Key macro performance highlights:

* Global oil demand in 1QFY26 rose by 0.6mb/d YoY to 103.4mb/d.

* The global refinery operating rate was up 10bp YoY at 78.7% in 1Q

* Crude oil benchmarks declined 20% YoY, led by concerns about US tariffs and accelerated unwinding of OPEC+ production cuts

Near-term dynamics:

* RIL expects auto fuel cracks to remain supported by the US driving season and lower global inventory levels. Further, an expected uptick in seasonal air travel should support jet fuel demand and cracks.

* Refining margins would be supported by significant refining capacity closures anticipated in Europe and North America during CY25/26, resulting in limited net capacity additions.

 

Valuation and view

* We reduce our FY26-27E EBITDA by 1-2% and PAT by 4% each due to broad-based earnings cuts. While 1Q was soft, we remain sanguine on RIL’s growth prospects across segments.

* We expect RJio to remain the biggest growth driver with 19% EBITDA CAGR over FY25-28E, driven by one more tariff hike, market share gains in wireless, and continued ramp-up of the Homes and Enterprise offerings.

* Given recent rationalization, a low base and a scale-up of quick deliveries on JioMart and AJio, we expect growth to recover sharply in RR and build in ~14-15% CAGR in revenue/EBITDA over FY25-28E.

* After a subdued FY25, we expect earnings to recover in the O2C segment, driven by improvement in refining margins. However, our FY28E consolidated EBITDA for O2C and E&P is ~4% lower than FY24 levels.

* Overall, we build in a CAGR of ~11% in consolidated EBITDA and PAT over FY25- 27, driven by a double-digit EBITDA CAGR in RJio and RR and a recovery in O2C.

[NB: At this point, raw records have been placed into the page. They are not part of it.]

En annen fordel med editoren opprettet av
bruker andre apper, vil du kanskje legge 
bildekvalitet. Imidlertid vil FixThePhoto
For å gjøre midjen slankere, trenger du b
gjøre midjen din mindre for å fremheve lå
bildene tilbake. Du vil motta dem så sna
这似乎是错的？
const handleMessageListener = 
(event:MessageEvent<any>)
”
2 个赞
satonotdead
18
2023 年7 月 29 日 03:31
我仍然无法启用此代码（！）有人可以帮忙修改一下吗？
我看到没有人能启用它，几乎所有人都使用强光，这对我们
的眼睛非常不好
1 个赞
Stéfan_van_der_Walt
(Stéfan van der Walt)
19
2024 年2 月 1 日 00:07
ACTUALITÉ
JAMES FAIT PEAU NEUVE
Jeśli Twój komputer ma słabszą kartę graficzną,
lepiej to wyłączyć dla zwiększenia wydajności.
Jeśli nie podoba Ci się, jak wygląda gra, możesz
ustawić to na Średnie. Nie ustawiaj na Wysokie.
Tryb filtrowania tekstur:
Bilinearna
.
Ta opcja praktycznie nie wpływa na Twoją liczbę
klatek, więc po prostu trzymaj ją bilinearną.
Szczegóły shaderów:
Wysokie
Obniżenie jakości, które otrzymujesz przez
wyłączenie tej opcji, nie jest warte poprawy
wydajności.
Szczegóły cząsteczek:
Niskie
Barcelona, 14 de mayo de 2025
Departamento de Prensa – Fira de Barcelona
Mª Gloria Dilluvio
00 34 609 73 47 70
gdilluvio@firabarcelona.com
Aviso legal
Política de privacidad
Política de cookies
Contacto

* We model an annual consolidated capex of INR1.3t for RIL over FY25-28E, as the moderation in RJio capex is likely to be offset by higher capex in New Energy forays. However, we believe the peak of capex is behind, which should lead to healthy FCF generation (~INR1t over FY25-28E) and a decline in consol. net debt.

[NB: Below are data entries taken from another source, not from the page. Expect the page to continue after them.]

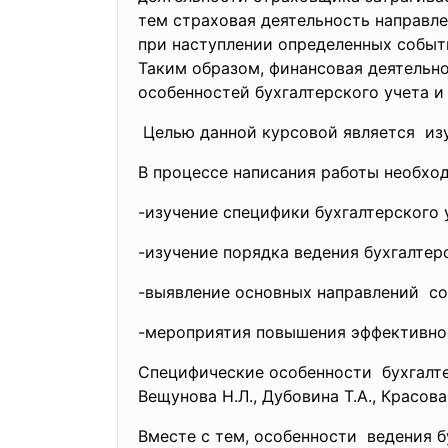
тем страховая деятельность направл
при наступлении определенных событ
Таким образом, финансовая деятельн
особенностей бухгалтерского учета и
Целью данной курсовой
является из
В процессе написания работы необхо
-изучение специфики бухгалтерского 
-изучение порядка ведения бухгалтер
-выявление основных
направлений с
-мероприятия повышения эффективнос
Специфические особенности бухгалте
Вещунова Н.Л., Дубовина Т.А., Красова
Вместе с тем, особенности ведения б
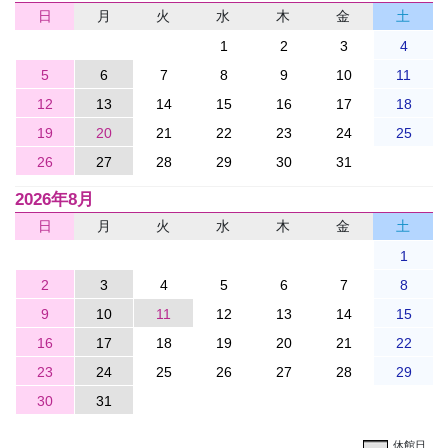
日
月
火
水
木
金
土
1
2
3
4
5
6
7
8
9
10
11
12
13
14
15
16
17
18
19
20
21
22
23
24
25
26
27
28
29
30
31
2026年8月
日
月
火
水
木
金
土
1
2
3
4
5
6
7
8
9
10
11
12
13
14
15
16
17
18
19
20
21
22
23
24
25
26
27
28
29
30
31
休館日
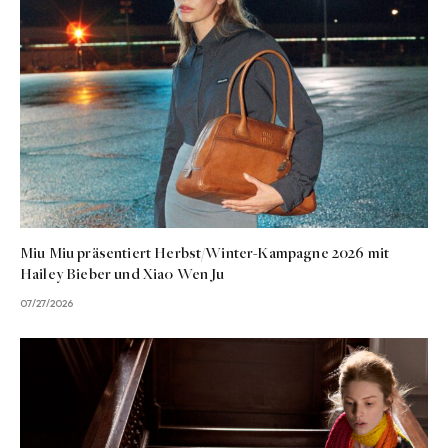
Miu Miu präsentiert Herbst/Winter-Kampagne 2026 mit
Hailey Bieber und Xiao Wen Ju
07/27/2026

* For Reliance Retail, we ascribe a blended EV/EBITDA multiple of 30x (32x for core retail and ~6x for connectivity) to arrive at an EV of ~INR10.1t for RRVL and an attributable value of INR605/share (earlier INR600/share) for RIL’s stake in RRVL. Sustained recovery in retail revenue remains the key for RIL’s re-rating.

* We value RJio based on DCF – implied 13.3x Sep’27E EV/EBITDA to arrive at our enterprise valuation of INR12.5t (USD147b) and assign ~USD9b valuation to other offerings under JPL. Factoring in net debt and the 33.5% minority stake, the attributable value for RIL comes to INR585/share (earlier INR580/share).

* Using the SoTP method, we value the O2C/E&P segments at 7.5x/5.0x Sep’27E EV/EBITDA to arrive at an enterprise value of INR5.5t (or ~INR407/sh) for the standalone business. We ascribe an equity valuation of INR585/sh and INR605/sh to RIL’s stake in JPL and RRVL, respectively. We assign INR110/sh (~INR1.5t equity value) to the New Energy business and INR26/sh to RIL’s stake in JioStar. We reiterate our BUY rating with a revised TP of INR1,700 (earlier INR1,685).